■ Work order ■
Below this line is a set of entries; quote exactly the lines from the line that contains "5. Public Discussion" to the line that contains "a) Identify Determine", both lines included.

■ Entries shown ■
BEGIN

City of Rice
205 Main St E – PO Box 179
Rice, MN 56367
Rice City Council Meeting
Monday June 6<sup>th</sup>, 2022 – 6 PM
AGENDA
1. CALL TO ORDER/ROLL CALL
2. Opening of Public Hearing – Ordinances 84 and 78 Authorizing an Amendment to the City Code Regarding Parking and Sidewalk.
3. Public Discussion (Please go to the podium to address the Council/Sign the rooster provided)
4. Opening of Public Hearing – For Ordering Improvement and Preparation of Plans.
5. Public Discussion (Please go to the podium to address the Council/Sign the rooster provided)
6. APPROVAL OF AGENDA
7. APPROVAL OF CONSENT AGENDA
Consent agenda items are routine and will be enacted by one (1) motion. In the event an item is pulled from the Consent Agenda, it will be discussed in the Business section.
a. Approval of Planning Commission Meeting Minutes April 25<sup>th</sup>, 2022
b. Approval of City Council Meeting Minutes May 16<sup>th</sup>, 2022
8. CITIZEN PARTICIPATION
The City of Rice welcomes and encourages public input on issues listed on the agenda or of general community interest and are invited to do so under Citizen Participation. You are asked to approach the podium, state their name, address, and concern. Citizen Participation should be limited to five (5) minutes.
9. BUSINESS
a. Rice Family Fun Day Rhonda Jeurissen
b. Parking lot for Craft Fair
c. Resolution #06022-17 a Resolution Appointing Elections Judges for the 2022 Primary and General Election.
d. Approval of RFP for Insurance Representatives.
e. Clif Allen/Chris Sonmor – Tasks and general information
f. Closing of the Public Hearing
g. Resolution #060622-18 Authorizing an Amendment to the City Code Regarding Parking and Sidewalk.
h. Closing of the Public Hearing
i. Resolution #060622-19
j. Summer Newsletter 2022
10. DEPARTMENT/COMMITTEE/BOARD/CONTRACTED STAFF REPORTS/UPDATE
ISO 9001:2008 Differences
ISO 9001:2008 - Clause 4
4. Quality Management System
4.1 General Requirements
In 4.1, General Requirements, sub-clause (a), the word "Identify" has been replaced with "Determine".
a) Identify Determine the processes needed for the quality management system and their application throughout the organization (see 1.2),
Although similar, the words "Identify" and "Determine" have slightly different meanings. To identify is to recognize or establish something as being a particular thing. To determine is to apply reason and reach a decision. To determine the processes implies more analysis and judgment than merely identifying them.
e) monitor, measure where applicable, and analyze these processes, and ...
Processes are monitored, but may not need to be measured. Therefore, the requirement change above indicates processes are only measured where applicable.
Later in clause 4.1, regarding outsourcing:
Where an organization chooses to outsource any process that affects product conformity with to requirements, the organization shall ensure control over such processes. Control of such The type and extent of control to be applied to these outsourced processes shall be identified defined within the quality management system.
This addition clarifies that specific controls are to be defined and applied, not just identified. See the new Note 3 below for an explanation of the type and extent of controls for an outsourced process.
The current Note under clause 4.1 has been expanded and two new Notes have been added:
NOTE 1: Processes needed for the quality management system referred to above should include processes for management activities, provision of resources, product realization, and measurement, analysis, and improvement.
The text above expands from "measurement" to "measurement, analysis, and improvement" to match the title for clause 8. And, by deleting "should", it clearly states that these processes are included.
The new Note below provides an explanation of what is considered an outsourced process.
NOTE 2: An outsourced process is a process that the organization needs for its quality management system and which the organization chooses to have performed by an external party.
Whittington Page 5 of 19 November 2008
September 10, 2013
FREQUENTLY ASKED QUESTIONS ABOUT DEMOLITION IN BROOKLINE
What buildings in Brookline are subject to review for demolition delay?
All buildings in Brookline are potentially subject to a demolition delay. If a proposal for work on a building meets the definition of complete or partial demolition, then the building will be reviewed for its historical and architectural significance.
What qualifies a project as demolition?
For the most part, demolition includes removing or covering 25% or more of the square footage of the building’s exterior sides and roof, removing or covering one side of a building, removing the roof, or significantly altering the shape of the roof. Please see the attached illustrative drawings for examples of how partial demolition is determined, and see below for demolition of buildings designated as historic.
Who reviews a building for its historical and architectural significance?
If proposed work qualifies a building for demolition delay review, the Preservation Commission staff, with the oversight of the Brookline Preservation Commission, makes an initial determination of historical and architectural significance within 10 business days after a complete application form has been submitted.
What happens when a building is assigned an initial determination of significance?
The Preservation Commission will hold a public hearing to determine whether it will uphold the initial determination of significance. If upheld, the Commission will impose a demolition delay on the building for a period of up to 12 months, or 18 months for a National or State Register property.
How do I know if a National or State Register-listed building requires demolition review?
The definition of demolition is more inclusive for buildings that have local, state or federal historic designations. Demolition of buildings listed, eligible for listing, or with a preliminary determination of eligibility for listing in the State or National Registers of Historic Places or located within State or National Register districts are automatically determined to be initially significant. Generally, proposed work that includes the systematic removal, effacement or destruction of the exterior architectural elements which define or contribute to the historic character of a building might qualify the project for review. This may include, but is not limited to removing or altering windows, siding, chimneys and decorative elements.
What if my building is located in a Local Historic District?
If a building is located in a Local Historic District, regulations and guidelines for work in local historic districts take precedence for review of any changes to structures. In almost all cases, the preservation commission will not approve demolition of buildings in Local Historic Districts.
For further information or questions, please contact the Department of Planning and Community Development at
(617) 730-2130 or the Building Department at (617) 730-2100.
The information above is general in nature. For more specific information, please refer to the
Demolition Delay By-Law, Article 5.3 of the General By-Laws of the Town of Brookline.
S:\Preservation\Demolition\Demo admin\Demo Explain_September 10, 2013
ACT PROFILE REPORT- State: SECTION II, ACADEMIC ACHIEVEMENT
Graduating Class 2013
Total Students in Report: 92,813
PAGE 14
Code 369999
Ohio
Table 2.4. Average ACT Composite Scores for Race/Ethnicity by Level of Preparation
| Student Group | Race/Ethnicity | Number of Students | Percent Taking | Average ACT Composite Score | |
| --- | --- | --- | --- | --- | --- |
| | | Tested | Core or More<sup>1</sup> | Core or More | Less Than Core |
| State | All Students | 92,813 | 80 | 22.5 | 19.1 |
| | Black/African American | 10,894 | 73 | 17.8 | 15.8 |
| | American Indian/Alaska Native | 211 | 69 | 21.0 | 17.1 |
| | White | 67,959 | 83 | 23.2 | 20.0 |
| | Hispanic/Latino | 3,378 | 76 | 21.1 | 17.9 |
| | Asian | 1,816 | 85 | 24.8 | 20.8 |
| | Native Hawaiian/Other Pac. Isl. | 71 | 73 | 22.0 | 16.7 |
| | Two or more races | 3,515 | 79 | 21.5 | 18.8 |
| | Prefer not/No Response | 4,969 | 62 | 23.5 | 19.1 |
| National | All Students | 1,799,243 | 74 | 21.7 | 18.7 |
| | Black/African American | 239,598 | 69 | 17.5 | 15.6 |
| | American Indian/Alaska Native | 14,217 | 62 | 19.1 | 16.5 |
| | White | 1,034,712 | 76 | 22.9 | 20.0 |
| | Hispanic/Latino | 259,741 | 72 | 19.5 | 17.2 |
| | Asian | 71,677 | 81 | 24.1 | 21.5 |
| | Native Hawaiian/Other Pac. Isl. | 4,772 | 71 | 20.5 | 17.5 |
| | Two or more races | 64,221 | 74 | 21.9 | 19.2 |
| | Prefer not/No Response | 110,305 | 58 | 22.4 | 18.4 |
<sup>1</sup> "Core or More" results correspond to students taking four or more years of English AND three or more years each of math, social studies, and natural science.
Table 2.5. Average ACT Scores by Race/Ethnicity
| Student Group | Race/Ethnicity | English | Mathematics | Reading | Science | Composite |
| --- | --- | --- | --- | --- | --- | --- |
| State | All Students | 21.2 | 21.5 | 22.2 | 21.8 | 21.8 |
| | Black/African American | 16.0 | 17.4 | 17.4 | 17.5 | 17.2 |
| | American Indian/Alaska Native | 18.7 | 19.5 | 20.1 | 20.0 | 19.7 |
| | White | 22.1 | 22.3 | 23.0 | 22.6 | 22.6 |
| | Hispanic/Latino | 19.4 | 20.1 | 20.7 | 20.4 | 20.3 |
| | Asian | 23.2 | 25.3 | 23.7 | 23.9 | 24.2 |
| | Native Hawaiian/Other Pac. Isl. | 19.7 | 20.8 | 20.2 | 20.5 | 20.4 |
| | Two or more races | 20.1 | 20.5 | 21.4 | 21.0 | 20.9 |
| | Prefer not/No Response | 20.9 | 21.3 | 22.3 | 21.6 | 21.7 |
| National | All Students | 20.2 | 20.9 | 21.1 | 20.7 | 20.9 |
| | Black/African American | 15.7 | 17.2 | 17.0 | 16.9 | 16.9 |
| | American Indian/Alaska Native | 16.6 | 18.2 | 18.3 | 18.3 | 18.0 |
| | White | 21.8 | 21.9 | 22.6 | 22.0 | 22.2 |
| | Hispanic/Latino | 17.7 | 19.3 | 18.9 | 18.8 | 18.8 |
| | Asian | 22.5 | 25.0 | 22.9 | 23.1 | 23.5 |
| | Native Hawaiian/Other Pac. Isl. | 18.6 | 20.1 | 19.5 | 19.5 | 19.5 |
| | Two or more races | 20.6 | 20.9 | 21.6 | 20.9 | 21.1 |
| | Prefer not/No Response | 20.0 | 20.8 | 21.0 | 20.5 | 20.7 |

END

■ Result for this task ■
5. Public Discussion (Please go to the podium to address the Council/Sign the rooster provided)
6. APPROVAL OF AGENDA
7. APPROVAL OF CONSENT AGENDA
Consent agenda items are routine and will be enacted by one (1) motion. In the event an item is pulled from the Consent Agenda, it will be discussed in the Business section.
a. Approval of Planning Commission Meeting Minutes April 25<sup>th</sup>, 2022
b. Approval of City Council Meeting Minutes May 16<sup>th</sup>, 2022
8. CITIZEN PARTICIPATION
The City of Rice welcomes and encourages public input on issues listed on the agenda or of general community interest and are invited to do so under Citizen Participation. You are asked to approach the podium, state their name, address, and concern. Citizen Participation should be limited to five (5) minutes.
9. BUSINESS
a. Rice Family Fun Day Rhonda Jeurissen
b. Parking lot for Craft Fair
c. Resolution #06022-17 a Resolution Appointing Elections Judges for the 2022 Primary and General Election.
d. Approval of RFP for Insurance Representatives.
e. Clif Allen/Chris Sonmor – Tasks and general information
f. Closing of the Public Hearing
g. Resolution #060622-18 Authorizing an Amendment to the City Code Regarding Parking and Sidewalk.
h. Closing of the Public Hearing
i. Resolution #060622-19
j. Summer Newsletter 2022
10. DEPARTMENT/COMMITTEE/BOARD/CONTRACTED STAFF REPORTS/UPDATE
ISO 9001:2008 Differences
ISO 9001:2008 - Clause 4
4. Quality Management System
4.1 General Requirements
In 4.1, General Requirements, sub-clause (a), the word "Identify" has been replaced with "Determine".
a) Identify Determine the processes needed for the quality management system and their application throughout the organization (see 1.2),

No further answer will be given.